━━ Recorded data

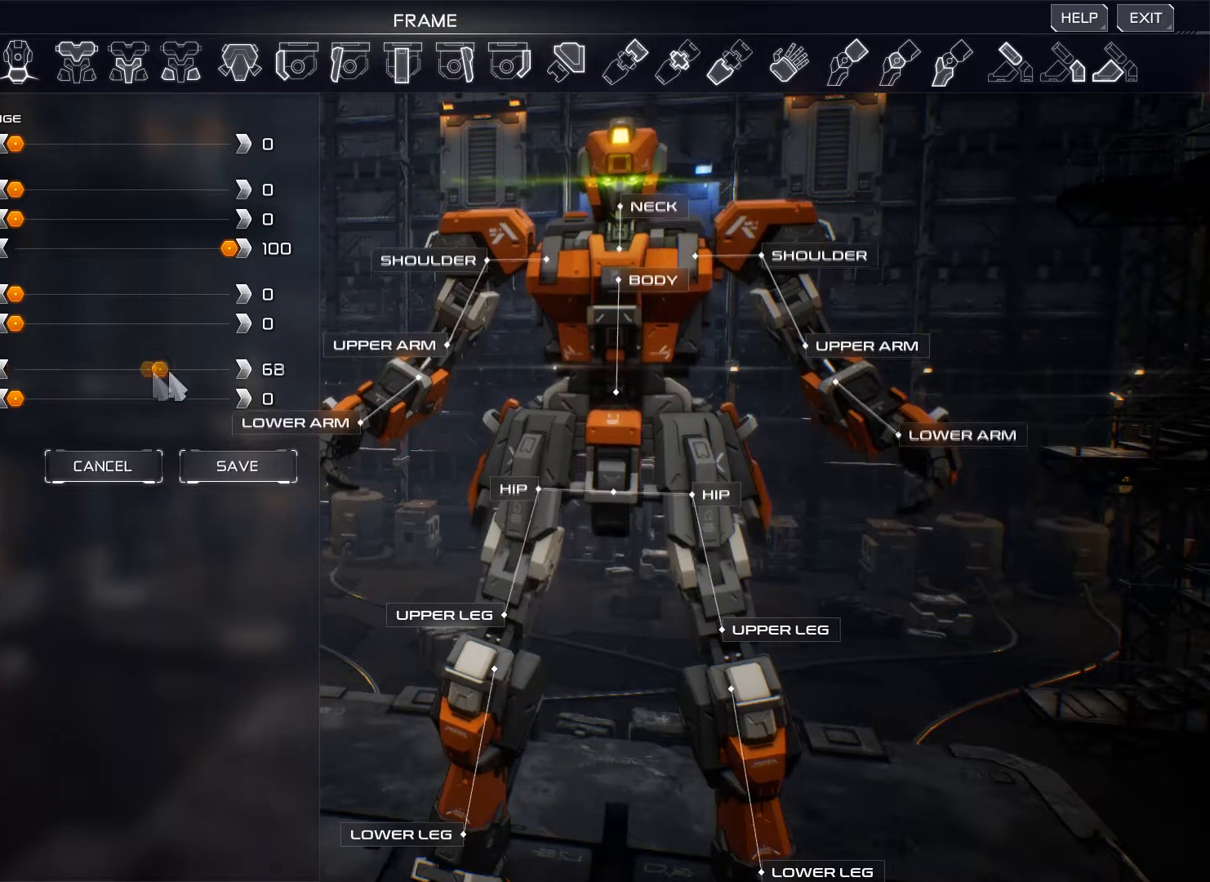
{"keys": [], "mouse": ["left"], "events": []}
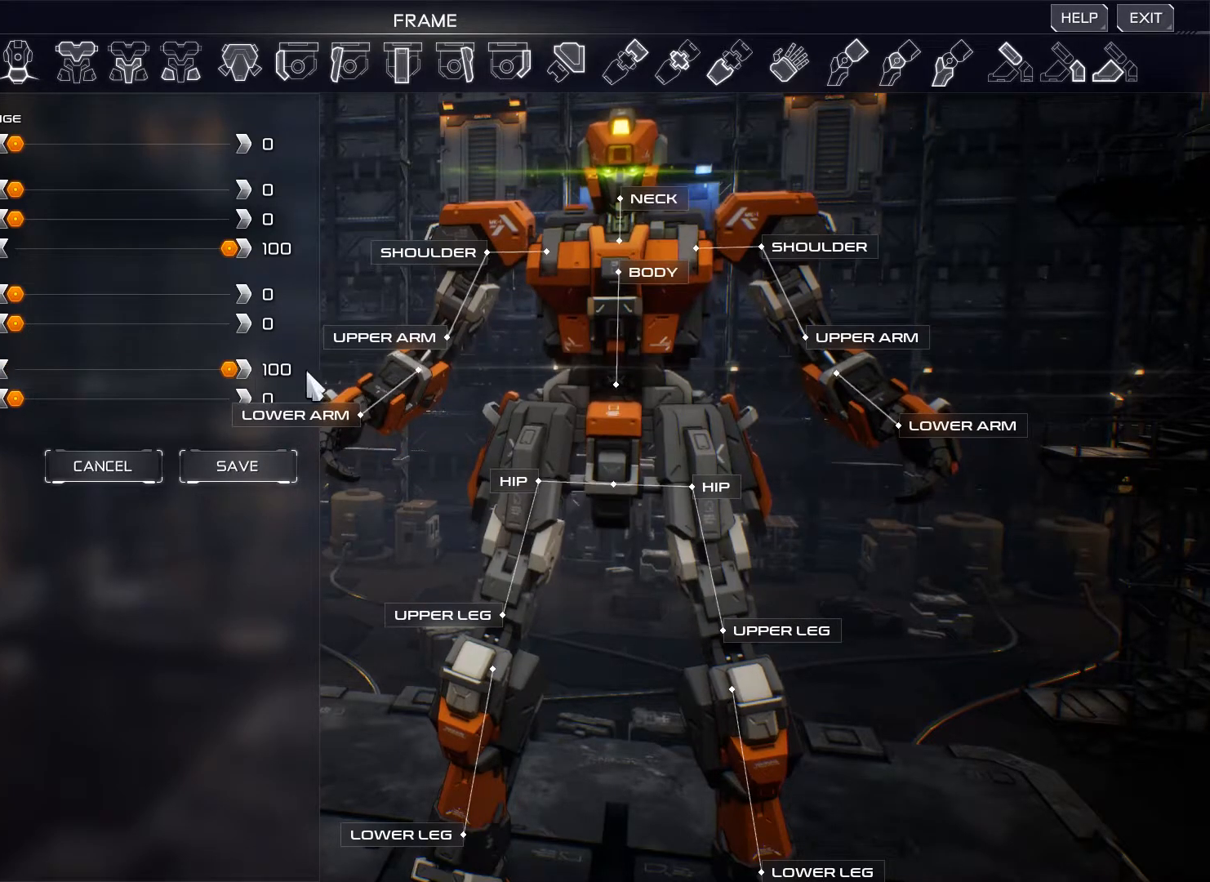
{"keys": [], "mouse": ["left"], "events": []}
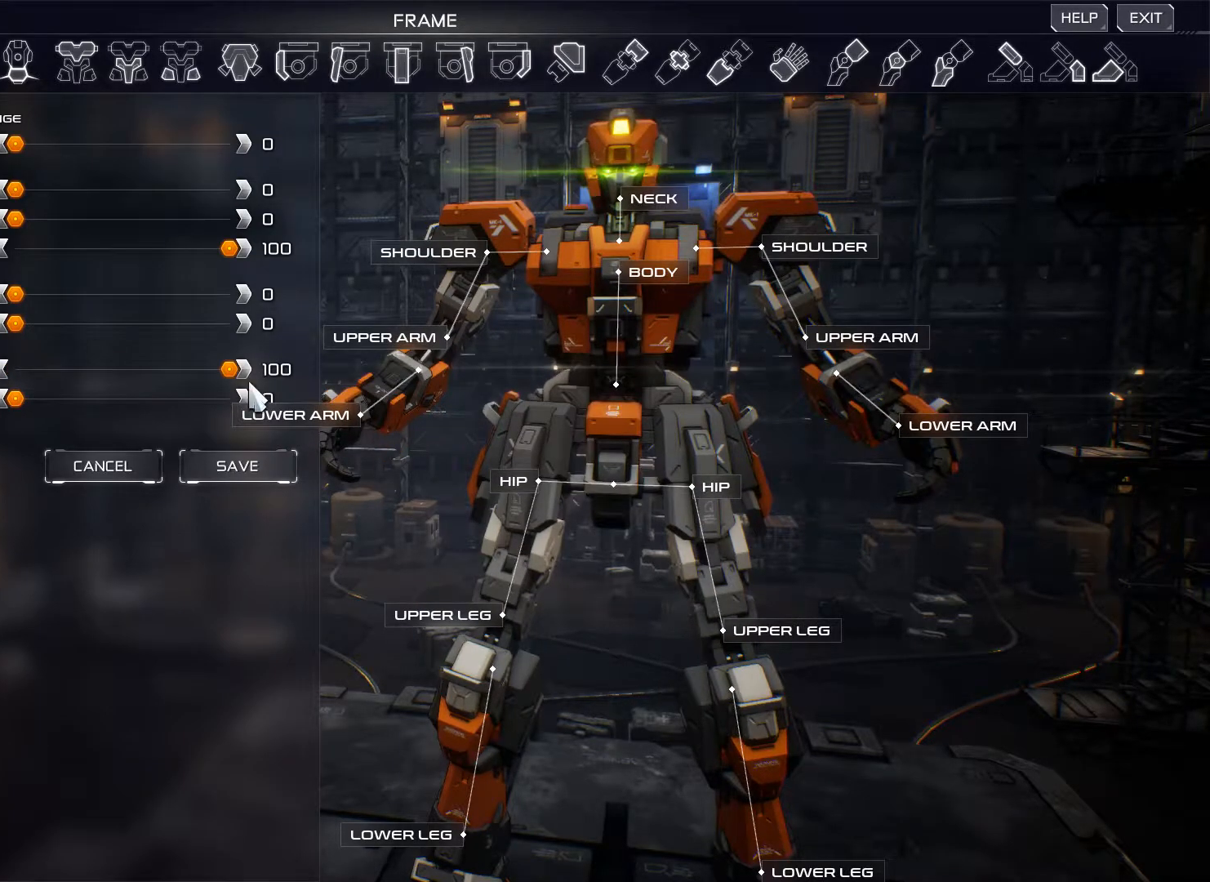
{"keys": [], "mouse": ["left"], "events": []}
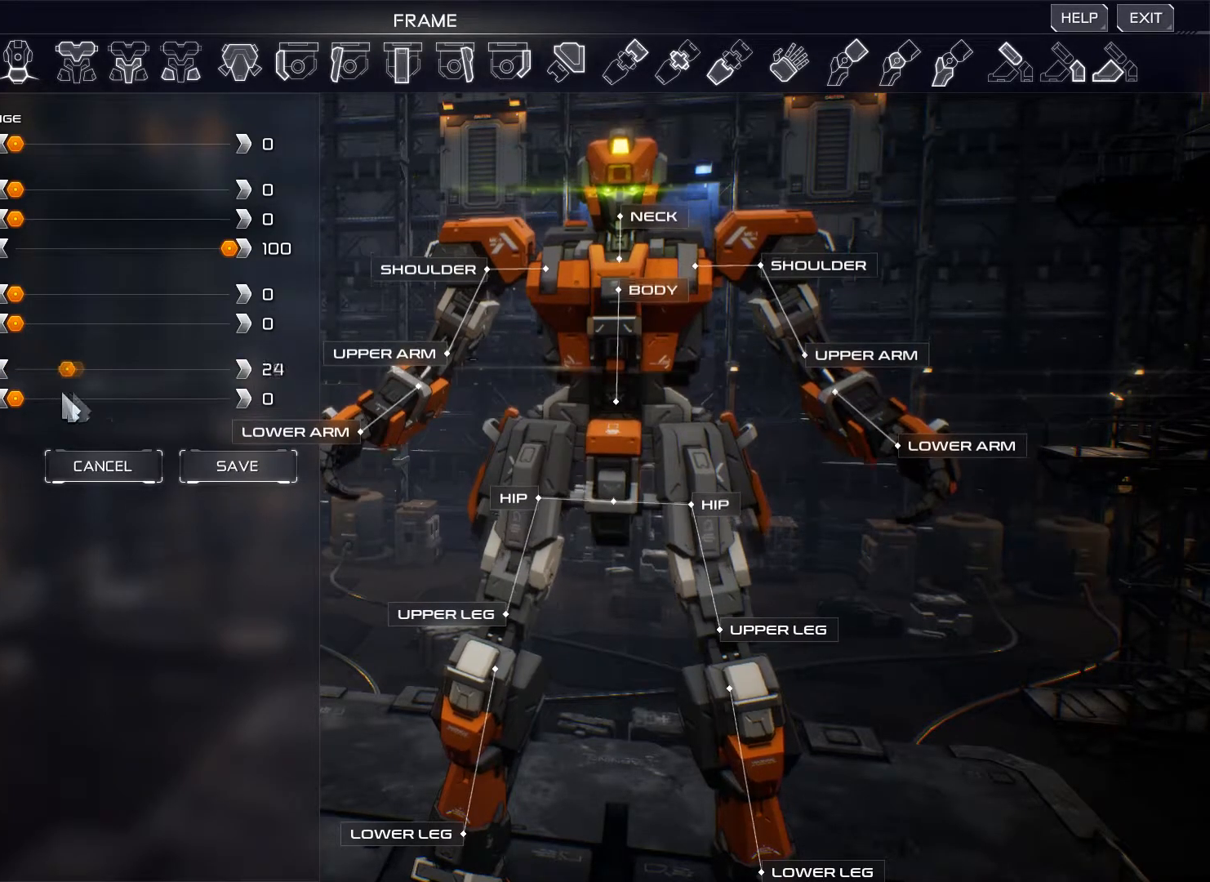
{"keys": [], "mouse": ["left"], "events": []}
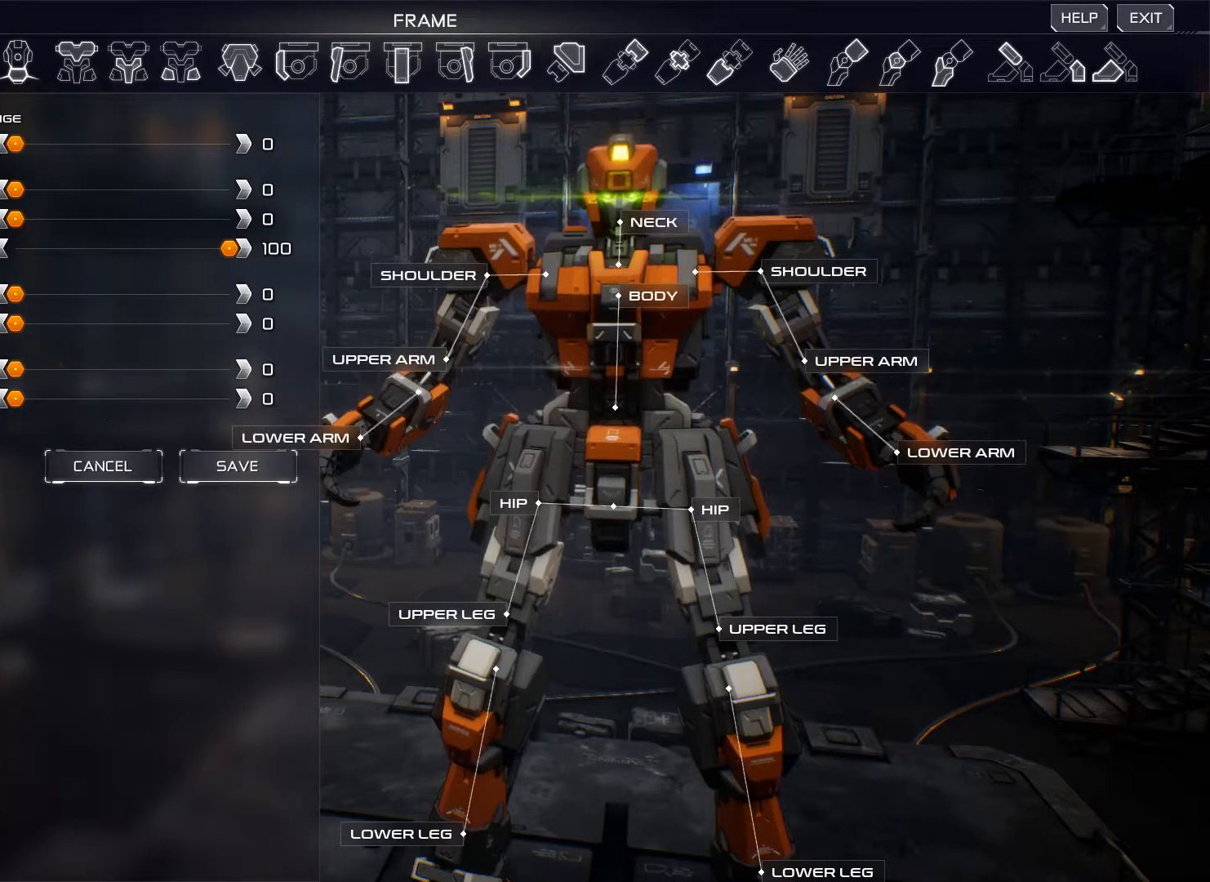
{"keys": [], "mouse": ["left"], "events": []}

━━━━

The data shown above must be printed again exactly, with no images included.

{"keys": [], "mouse": ["left"], "events": []}
{"keys": [], "mouse": ["left"], "events": []}
{"keys": [], "mouse": ["left"], "events": []}
{"keys": [], "mouse": ["left"], "events": []}
{"keys": [], "mouse": ["left"], "events": []}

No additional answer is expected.